Risk Indicators & Red Flags

  • Change-of-control economics: 3x cash severance and full equity vesting could be viewed as rich, but structured as double trigger and without excise tax gross-ups; cutback/best-net policy mitigates 4999 excise tax issues .
  • Hedging/pledging: Prohibited; none pledged—positive alignment signal .
  • Equity grant dilution: 2025 Omnibus Plan reserves 1,800,000 shares; historical burn rate averaged ~1.64% after conversions; contingent CEO grant of 365,105 units increases potential supply; governance features include minimum vesting and no liberal share recycling .

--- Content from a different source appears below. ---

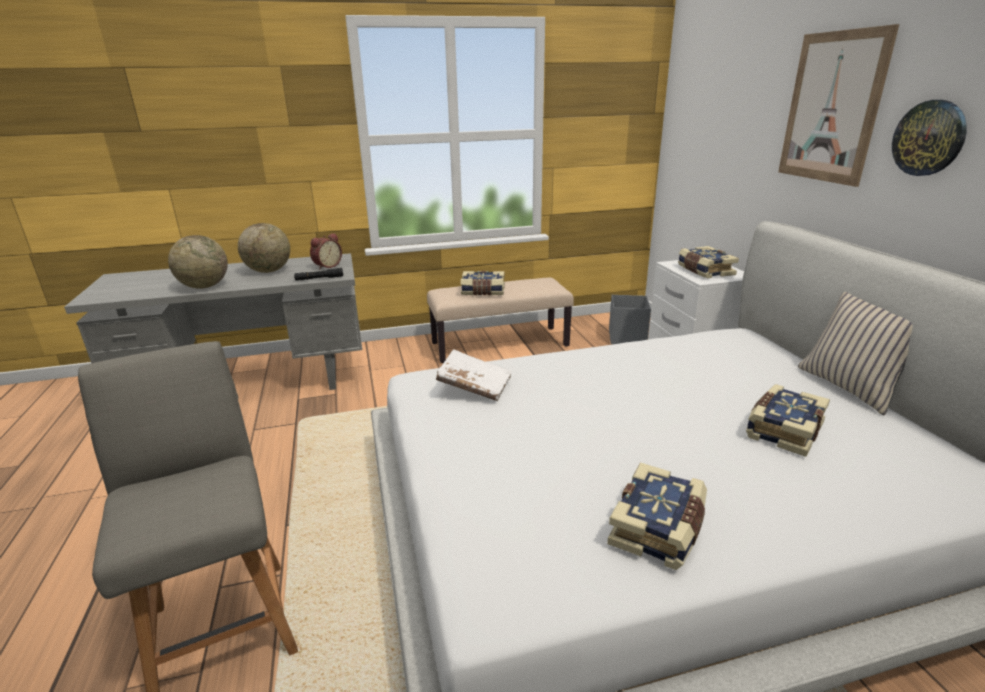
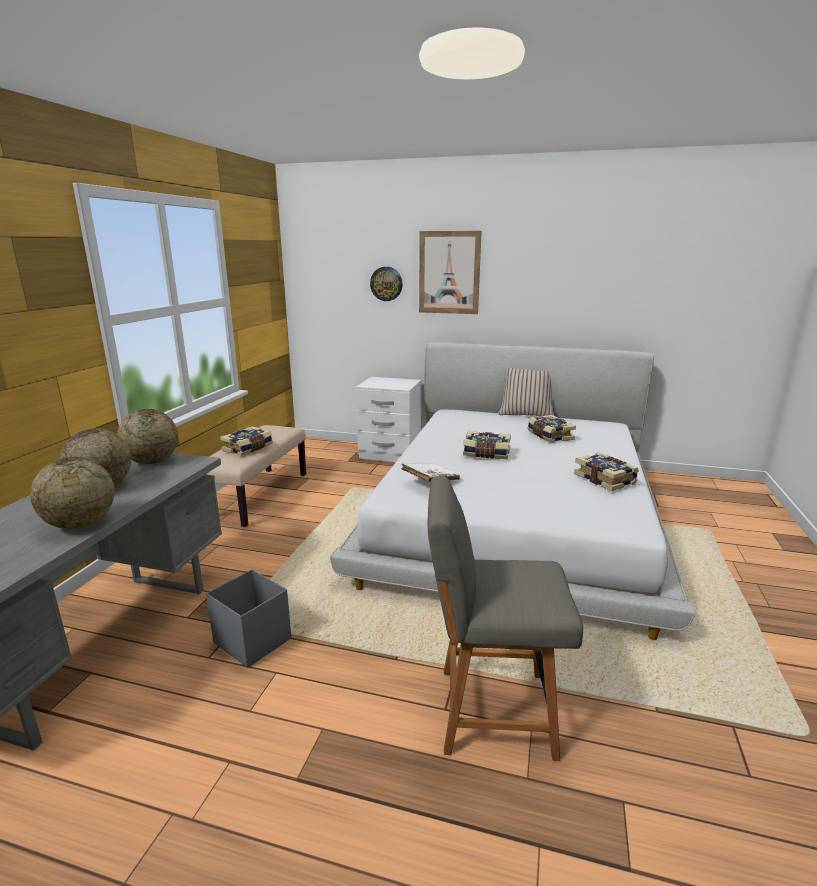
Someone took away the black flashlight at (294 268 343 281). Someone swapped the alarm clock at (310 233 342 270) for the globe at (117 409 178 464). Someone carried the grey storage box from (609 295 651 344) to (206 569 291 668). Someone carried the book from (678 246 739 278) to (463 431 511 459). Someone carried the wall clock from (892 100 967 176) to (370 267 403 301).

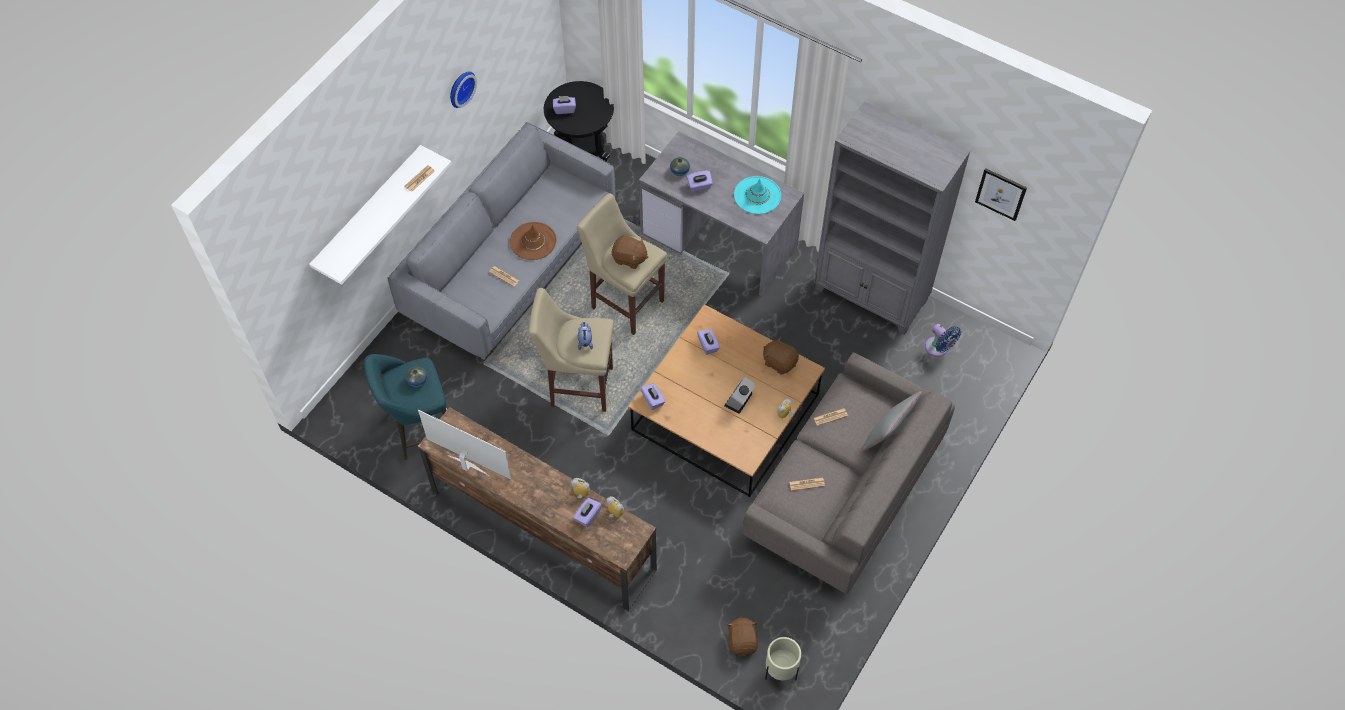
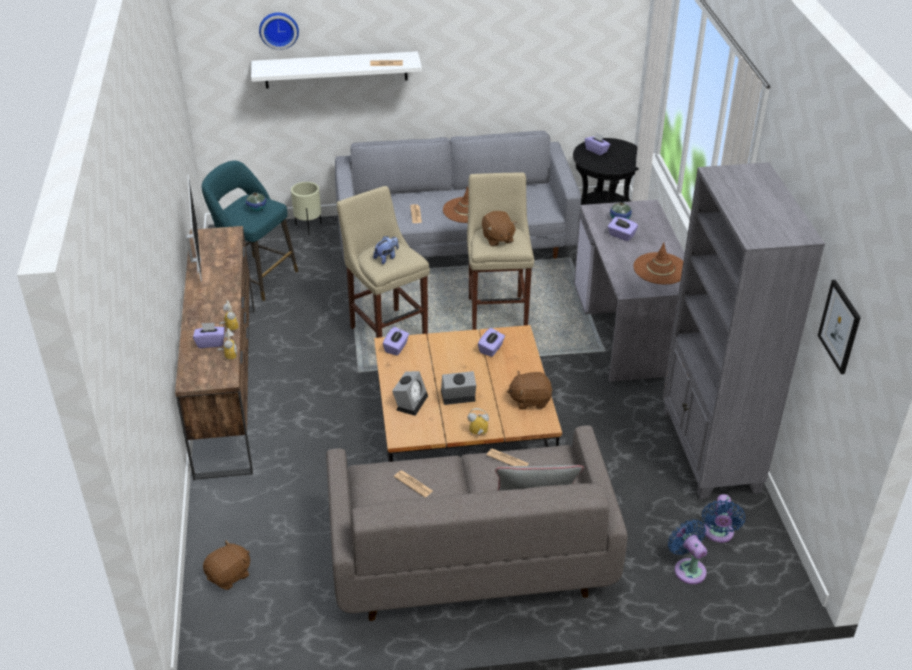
Someone carried the wall clock from (450 71 477 108) to (259 12 299 50). Someone repainted the turquoise hat at (734 176 781 214), which became the brown hat at (633 243 683 284). Someone rotated the brown plush toy at (763 337 799 375) by 90 degrees counterclockwise. Someone carried the beige planter from (765 637 801 680) to (291 182 321 235). Someone put down the alarm clock at (392 371 428 416). Someone put down the blue fan at (668 519 707 584).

Equity Ownership & Vesting Supply Overhang

ElementQuantity/Term
Unvested RSUs (CEO)261,199 across 2022–2024 grants
Unvested PSUs (CEO)257,852 (including 2022 earned, 2023 and 2024 at target)
2025 Contingent Equity (CEO)365,105 units (mix of RSUs and PSUs at target)
Options outstanding (CEO)123,? Wait: 124,028 exercisable; expiries 2026–2030; strikes $12.37–$32.98

Note: RSUs vest ratably over three years from grant; PSUs cliff vest at 3 years subject to performance . None of CEO’s shares are pledged, and anti-hedging/pledging policies apply .

Employment & Contracts

TermDetail
Start as CEO2020 (director since 2020)
Agreement termIndefinite; terminable at will, with severance protections
Non-compete/solicitPresent; durations not specifically disclosed; standard covenants
Severance multiples2x (no CoC); 3x (with CoC) on salary+target bonus
Benefits continuation24 months (no CoC); 36 months (with CoC)
Equity treatmentPro-rata vesting (no CoC); full vesting (with CoC)
ClawbackCompany Compensation Recovery Policy; plan-level recoupment

Investment Implications

  • Alignment and incentives: High at-risk pay, multi-metric LTIP with ROIC and relative TSR, and strict anti-hedging/pledging policies indicate solid alignment; however, 2024 STIP at 30% reflects challenging execution against EBITDA/working capital goals .
  • Retention and change-of-control: Robust double-trigger CoC protections (3x cash and full equity) reduce retention risk but imply meaningful potential payout in M&A scenarios; absence of excise tax gross-ups and best-net cutbacks mitigate shareholder-unfriendly optics .
  • Ownership and supply: CEO owns ~1.4% of shares, approaching 5x salary ownership guideline (4.6x as of 12/31/2024), supporting alignment; sizable unvested RSUs/PSUs and contingent 2025 awards create vesting-related supply that could contribute to insider selling pressure upon vesting, though pledging is prohibited and no pledges disclosed .
  • Governance quality: Board independence, separated Chair/CEO, active committees, and strong shareholder practices (majority voting; regular executive sessions; say-on-pay 80.4%) support oversight and compensation discipline amid a cyclical end-market .

Overall: Compensation design is pay-for-performance with clear ROIC and TSR linkages; 2024 underperformance curtailed cash incentives, while equity remains the primary lever. Retention risk appears contained by contract terms; near-term trading signals center on vesting supply and performance outcomes on ROIC/TSR-linked PSUs.